*STUDY QUESTIONS*:
- a) Sum up the DQN code excerpt in two sentences.
- b) Using the DQN code excerpt, say whether each statement agrees with it, answering yes or no and quoting the words that decide it: (i) The batch size is set to 128. (ii) The trained model is saved inside the "average_scores" folder. (iii) EPS_START is set to 0.01.
- c) Reproduce word for word the part of the DQN code excerpt starting with "### Noisy Linear" and going on through "self.w_mu = nn.Parameter(torch.empty((out_size, in_size)))".

Setting up hyperparameters like learning rate, batch size, exploration rates, and defining the file path for saving the trained DQN model.

In [2]:
# Define the Parameters
GAMMA = 0.99
BATCH_SIZE = 128
BUFFER_SIZE = 10000
EPS_START = 1.0
EPS_END = 0.01
EPS_DECAY = 0.995
LEARNING_RATE = 0.0005
solved_score = 195 

In [3]:
model_save_path = 'models/noisy_dqn_lunarlander_model.pth'

# Create the 'models' directory if it doesn't exist
model_directory = os.path.dirname(model_save_path)
if not os.path.exists(model_directory):
    os.makedirs(model_directory)
    
folder_path = 'average_scores/'

# Create the folder if it doesn't exist
if not os.path.exists(folder_path):
    os.makedirs(folder_path)

### Noisy Linear Layer Implementation


In [4]:
class NoisyLinear(nn.Module):
    def __init__(self, in_size, out_size):
        super(NoisyLinear, self).__init__()

        self.w_mu = nn.Parameter(torch.empty((out_size, in_size)))
        self.w_sigma = nn.Parameter(torch.empty((out_size, in_size)))
        self.b_mu = nn.Parameter(torch.empty((out_size)))
        self.b_sigma = nn.Parameter(torch.empty((out_size)))

        uniform_(self.w_mu, -math.sqrt(3 / in_size), math.sqrt(3 / in_size))

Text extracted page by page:
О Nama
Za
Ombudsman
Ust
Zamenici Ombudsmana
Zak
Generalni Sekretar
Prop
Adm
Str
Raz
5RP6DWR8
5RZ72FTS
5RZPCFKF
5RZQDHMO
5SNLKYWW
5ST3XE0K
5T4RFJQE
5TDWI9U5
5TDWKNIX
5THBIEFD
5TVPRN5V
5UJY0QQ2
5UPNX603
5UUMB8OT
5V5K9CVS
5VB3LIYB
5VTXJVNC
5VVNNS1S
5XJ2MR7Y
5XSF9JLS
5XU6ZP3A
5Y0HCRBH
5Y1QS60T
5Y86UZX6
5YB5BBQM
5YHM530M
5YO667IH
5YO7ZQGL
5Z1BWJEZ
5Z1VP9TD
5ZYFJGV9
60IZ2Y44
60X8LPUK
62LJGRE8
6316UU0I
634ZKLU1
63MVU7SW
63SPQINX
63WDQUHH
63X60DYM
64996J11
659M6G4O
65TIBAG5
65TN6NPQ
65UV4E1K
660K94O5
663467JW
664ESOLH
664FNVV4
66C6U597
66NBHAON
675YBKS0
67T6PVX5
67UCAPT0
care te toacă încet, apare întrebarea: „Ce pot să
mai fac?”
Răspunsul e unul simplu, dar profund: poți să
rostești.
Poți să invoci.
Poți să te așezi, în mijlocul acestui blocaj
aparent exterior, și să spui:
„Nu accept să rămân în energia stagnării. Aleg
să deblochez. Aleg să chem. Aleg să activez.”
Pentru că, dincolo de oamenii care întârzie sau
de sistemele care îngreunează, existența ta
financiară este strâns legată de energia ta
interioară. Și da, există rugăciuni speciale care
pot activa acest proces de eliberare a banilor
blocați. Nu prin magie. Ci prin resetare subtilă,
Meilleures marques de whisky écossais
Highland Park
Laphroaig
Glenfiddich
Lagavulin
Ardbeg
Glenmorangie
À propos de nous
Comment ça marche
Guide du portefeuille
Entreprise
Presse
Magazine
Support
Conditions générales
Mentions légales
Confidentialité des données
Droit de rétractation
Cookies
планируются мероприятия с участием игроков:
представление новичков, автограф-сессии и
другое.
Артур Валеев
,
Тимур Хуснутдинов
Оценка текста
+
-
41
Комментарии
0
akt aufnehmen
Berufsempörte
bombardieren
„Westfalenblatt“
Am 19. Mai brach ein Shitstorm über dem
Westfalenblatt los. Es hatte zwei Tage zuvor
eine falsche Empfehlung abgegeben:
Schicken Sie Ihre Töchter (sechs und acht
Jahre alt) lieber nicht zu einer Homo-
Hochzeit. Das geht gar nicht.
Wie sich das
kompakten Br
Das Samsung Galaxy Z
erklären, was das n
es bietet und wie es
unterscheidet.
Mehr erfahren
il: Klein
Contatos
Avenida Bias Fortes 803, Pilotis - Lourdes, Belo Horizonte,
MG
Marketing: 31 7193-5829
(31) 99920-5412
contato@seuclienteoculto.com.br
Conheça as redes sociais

*RESULTS OF THE EXERCISE*:
- a) The code sets the training settings for a DQN model, including a discount value of 0.99, a batch size of 128, a buffer size of 10000, exploration values running from 1.0 down to 0.01, and a learning rate of 0.0005. It then sets a file path for saving the trained model, creates the "models" and "average_scores" folders if they don't exist, and starts a NoisyLinear layer class with mean and sigma parameters for its weights and biases.

- b)
(i) Yes: "BATCH_SIZE = 128"
(ii) No: "model_save_path = 'models/noisy_dqn_lunarlander_model.pth'"
(iii) No: "EPS_START = 1.0"

- c)
### Noisy Linear Layer Implementation


In [4]:
class NoisyLinear(nn.Module):
    def __init__(self, in_size, out_size):
        super(NoisyLinear, self).__init__()

        self.w_mu = nn.Parameter(torch.empty((out_size, in_size)))